When van den Berg arrived on the farm the staffing was not optimal for the size of the farm. She has gradually employed contractors who replant the cane, harvest and transport the product to the mill. She has four permanent staff members with whom she works side by side in the fields.

“A farmer’s footprints in the soil will distinguish his or her success from another’s failure. I firmly believe that my success can be attributed to the fact that I am in my fields every day. When new ratoons are being planted or irrigation pipes are laid, I am there with my measuring tape marking out each metre. If you are not there you miss the small things, which eventually become big things. It is not hard to farm sugarcane, but if you want to be a top farmer you must walk your fields,” said van den Berg.

 

 

Irrigation

When the 47-year-old took over the farm, the irrigation system needed attention.

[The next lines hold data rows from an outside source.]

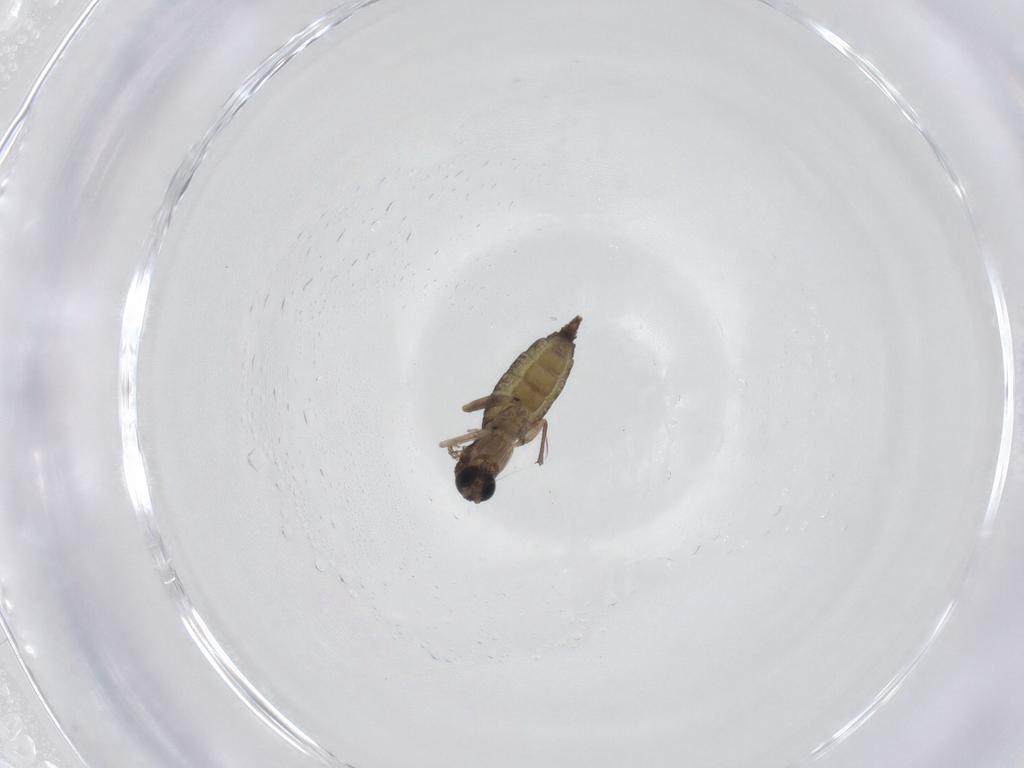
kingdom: Animalia
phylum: Arthropoda
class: Insecta
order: Diptera
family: Sciaridae
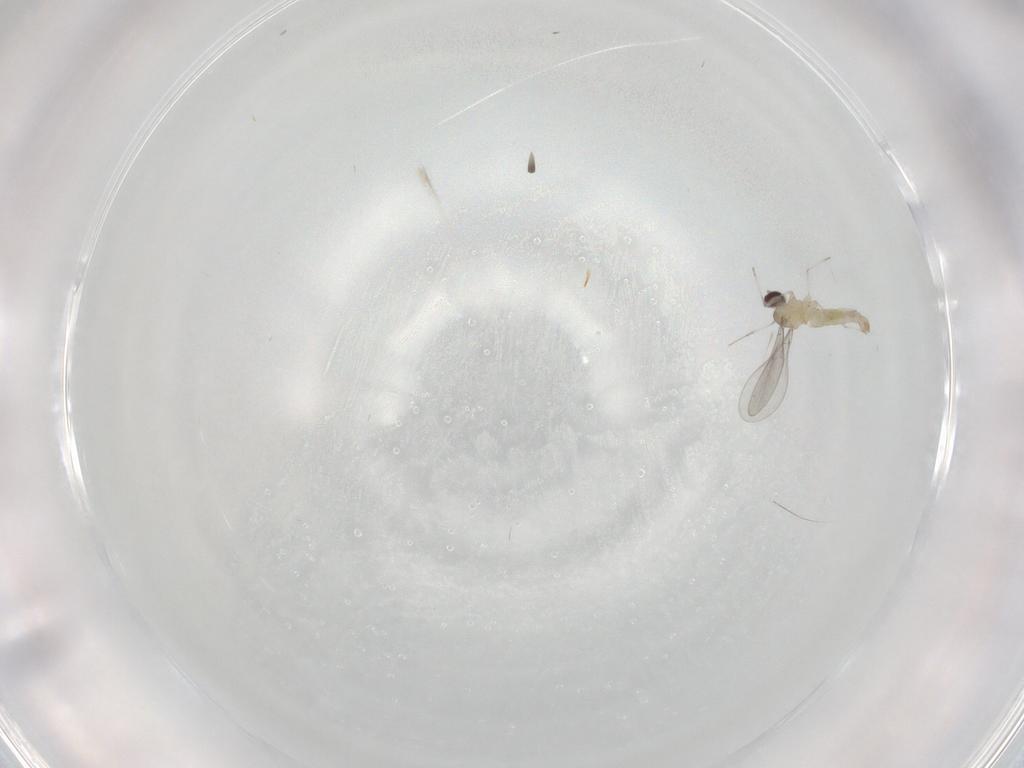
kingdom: Animalia
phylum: Arthropoda
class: Insecta
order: Diptera
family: Cecidomyiidae
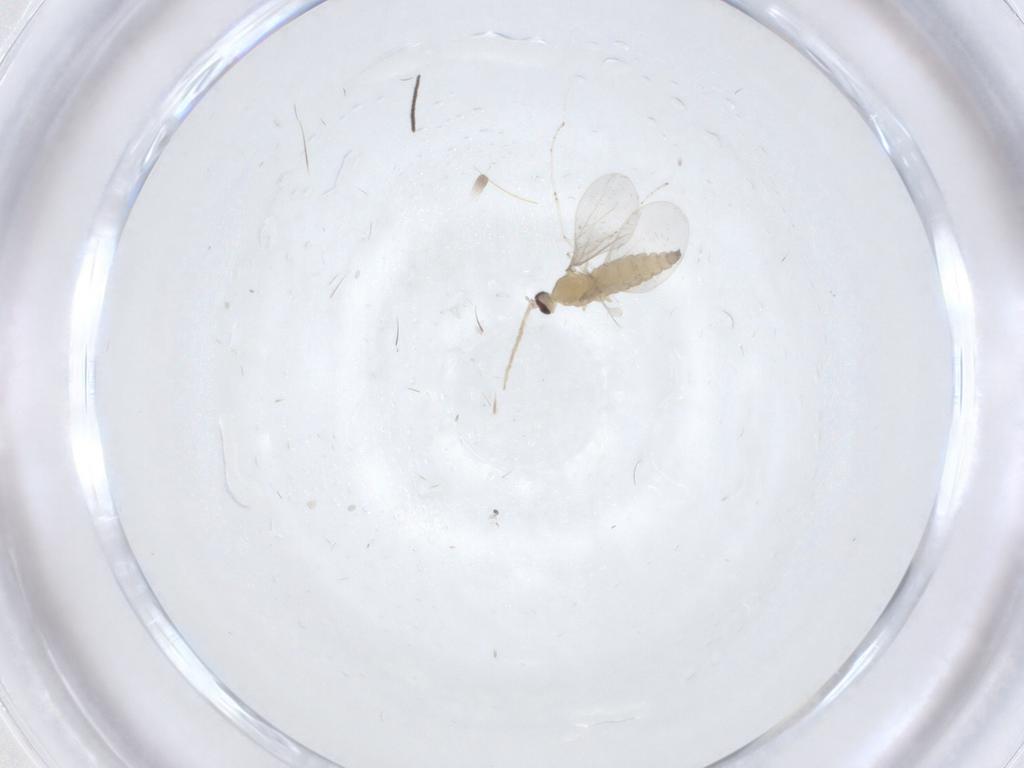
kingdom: Animalia
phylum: Arthropoda
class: Insecta
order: Diptera
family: Chironomidae
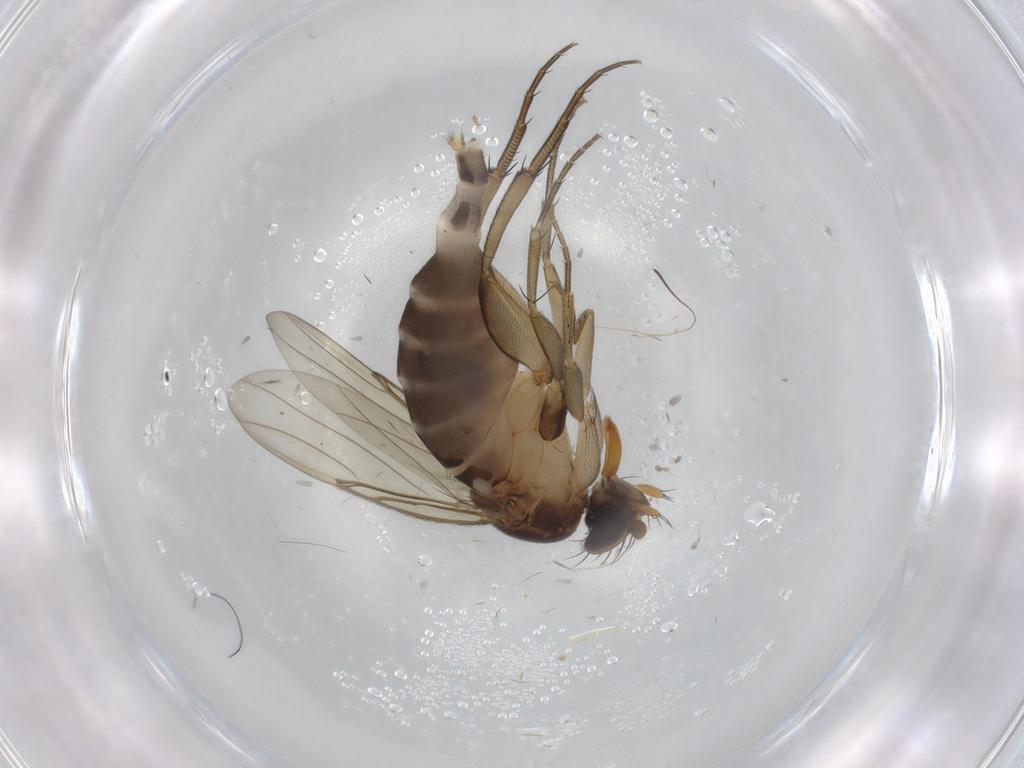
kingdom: Animalia
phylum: Arthropoda
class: Insecta
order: Diptera
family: Phoridae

Having completed a South African Irrigation Institute course, van den Berg knew the importance of a well-designed watering system. A permanent system was then designed and installed, which not only improved her water usage, but also her yield.

“Now I can irrigate each block for an hour at a time, several times a day. Previously the pipes had to be moved to different blocks each time it needed to be irrigated. That was very labour intensive. The pipes could also only be moved twice a day so the irrigation was not optimal. Since my soil is very rocky I need to manage it like sandy soil as the water retention is low,” she said.

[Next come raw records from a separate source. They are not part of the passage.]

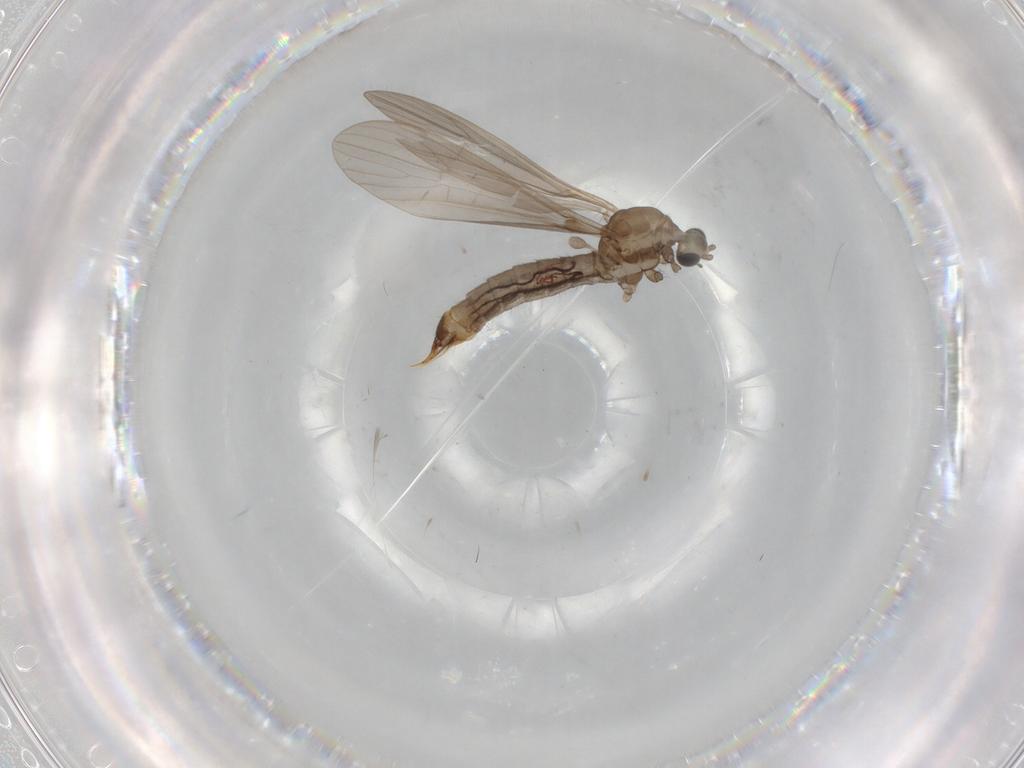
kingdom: Animalia
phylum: Arthropoda
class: Insecta
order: Diptera
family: Limoniidae
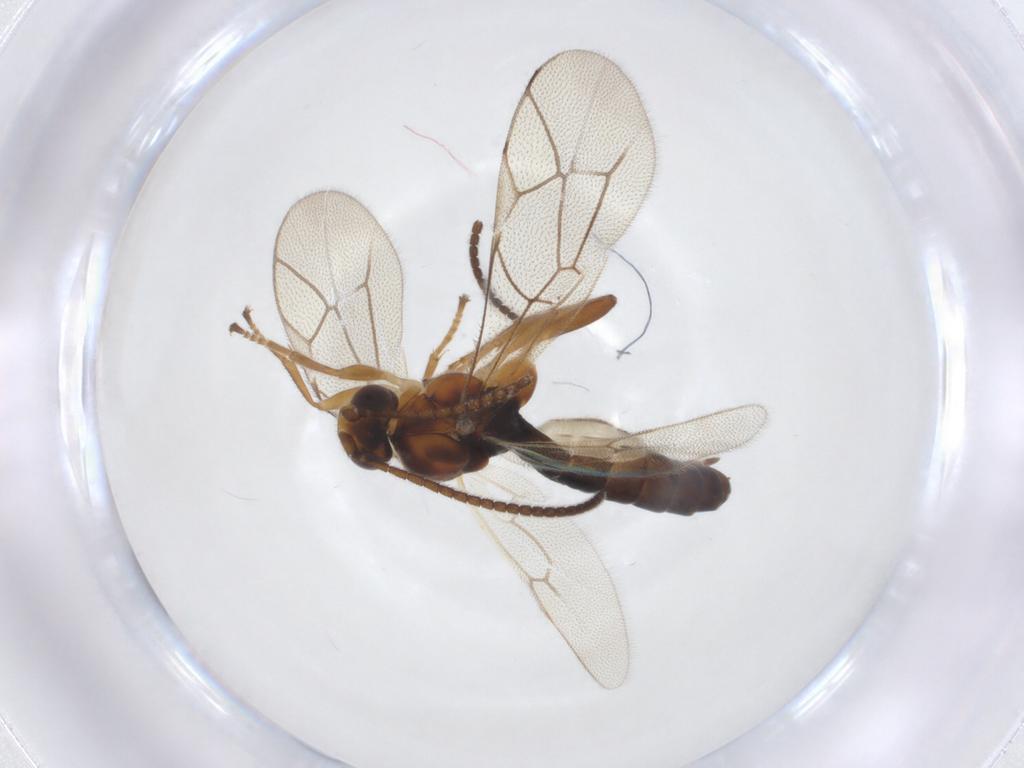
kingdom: Animalia
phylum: Arthropoda
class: Insecta
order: Hymenoptera
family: Ichneumonidae
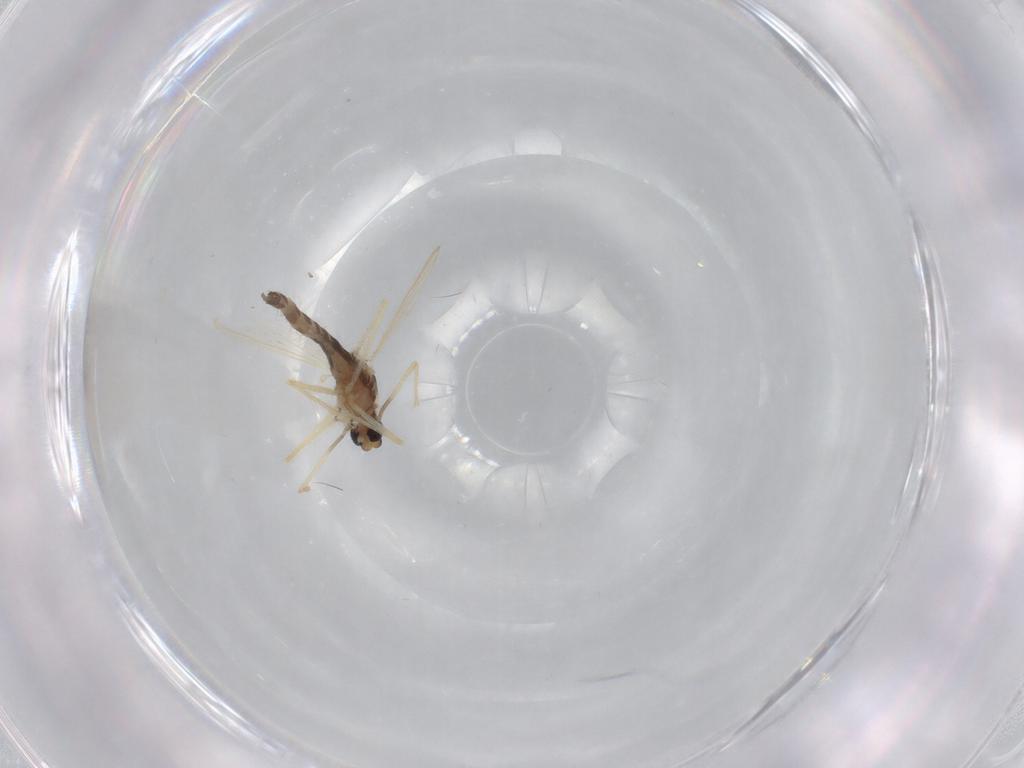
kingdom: Animalia
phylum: Arthropoda
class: Insecta
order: Diptera
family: Chironomidae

The irrigation pipes run underground and the 3,5 metre high sprinklers are spaced at 18 metre intervals. She has installed part circle sprinklers on the edges of her fields to make sure neighbouring blocks don’t get wet as well and to ensure she can precisely control her water usage. It also guarantees that when liquid fertiliser is used, application in each field is precise and there are no overlaps. Strainers have been put inside the pipes to prevent blockages from algae and shells that come through the water canal system. The system uses hydraulic valves so irrigation can be turned on and off using a cellphone.

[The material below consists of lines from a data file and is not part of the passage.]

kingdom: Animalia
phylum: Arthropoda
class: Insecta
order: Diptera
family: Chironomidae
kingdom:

Van den Berg said installing the permanent and effectively designed irrigation system was one of the best decisions she had made on the farm. “For the first time I can manage the irrigation without it managing me. The most important aspect in successfully growing sugarcane is the irrigation. It influences the yield and RV, which ultimately determines my income. Other systems are also labour intensive so I get a further saving there. The permanent system is guaranteed for 20 years, whereas the drip irrigation above the ground would need to be replaced every eight years when the cane is replanted.”

Looking to the future, van den Berg says her aim is to complete her degree in agriculture this year as she believes in empowering herself in whichever way she can. “Despite the challenges on this farm and the one I farmed in Barberton, I am so grateful to be farming again. Through every challenge there is a lesson, and bit by bit I am improving the farm and myself,” she said.